In the first of five articles marking Newspaper Week, SUZANNE McFADDEN watches as the Herald rolls off the presses.
Thousands of fresh newspapers snake across the ceiling like an endless millipede.
Inky the robot delivers another 1.4 tonne roll of paper to a skyscraper of a tower printing out streams of dizzying colour.
When the clock reaches 280,000 copies - some time in the wee small hours - everyone goes home.
Bouncing in the back of a truck, the Herald is on its way to you.
By the time the paper reaches the mailbox, it has already passed through many hands - not all of them human.
You may think you are the first person to read the scoop of the day, but you are more likely to be the 10th.
When a journalist writes a story on his or her computer, it passes by the eye of the chief reporter, the news editor, who determines where it will end up in the paper, and often the editor.
It then passes through the hands of a bank of subeditors, who fit it on to a page, write headlines and check for any oversights.
Even in the world of up-to-the-minute technology, some things never change in the production of a newspaper.
After the completed news pages are converted into a full-size photographic negative at the Herald offices in the heart of Auckland City, a courier drives them down the Southern Motorway to the massive printing presses at Ellerslie.
In the dark of the night, the cathedral-like building on the edge of the motorway is lit up like Las Vegas.
Inside, $250 million of machinery starts whirring once the last page arrives.
Negatives are turned into printing plates, using the world's purest aluminium. The plates are wrapped around rollers in huge towers that mesh colours together - black, magenta, cyan and yellow.
On a Friday night alone, the Weekend Herald sucks up 700kg of ink.
It is a messy business - ink dust hangs in the air and settles on every surface.
And it's noisy. The machine that cuts and folds the newspaper pumps out a deafening 112 decibels, but it is muted by steel doors.
Newsprint streams through machines in an indecipherable blur. At top speed they can spit out 70,000 copies an hour - or 19 newspapers a second.
The printers spend at least half an hour churning out dummy copies, checking a grey strip along the bottom of each page to make certain they have the right balance of inks.
Overhead, the newspapers speed along tracks like a Los Angeles freeway system, helped by thousands of robotic hands.

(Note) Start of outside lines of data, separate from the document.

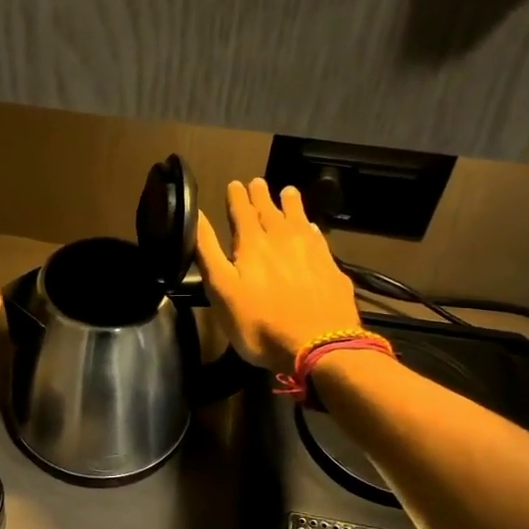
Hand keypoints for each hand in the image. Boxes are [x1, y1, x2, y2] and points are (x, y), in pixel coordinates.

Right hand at [196, 179, 361, 374]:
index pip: (242, 211)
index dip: (236, 197)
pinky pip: (318, 238)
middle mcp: (283, 239)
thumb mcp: (221, 290)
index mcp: (252, 244)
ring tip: (288, 191)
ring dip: (291, 205)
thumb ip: (208, 252)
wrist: (318, 346)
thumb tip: (197, 216)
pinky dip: (311, 228)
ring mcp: (311, 252)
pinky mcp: (331, 268)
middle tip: (258, 182)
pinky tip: (311, 228)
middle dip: (262, 196)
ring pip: (299, 219)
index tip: (234, 184)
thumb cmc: (259, 323)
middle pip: (271, 211)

On the ground, wheeled robots are at work - running around with newsprint rolls and emptying the garbage. They have names such as Inky, Buzz, Zippy and Supersonic.
"When there's no work to do, they tootle off and plug themselves into their battery chargers - it's a robot's equivalent of a cappuccino break," says the manager of the Ellerslie printing plant, Ian Rowlandson.
The Herald uses 600 tonnes of newsprint a week.
The New Zealand-made paper costs $1600 a tonne - it works out at roughly $2 worth of paper in each copy.
The first bundle of newspapers slides off the conveyer belt and on to a waiting truck around 11.15 pm - if everything has gone withouta hitch.
"We have to work to a tight deadline - it's our policy that everyone has to get their paper by 6 am," says Mr Rowlandson.
Before midnight, the first copies are on the counters at service stations in central Auckland.
The first truck off the rank is bound for Taupo; the final delivery is made to Remuera, when the last edition rolls off the presses at 3.30 am.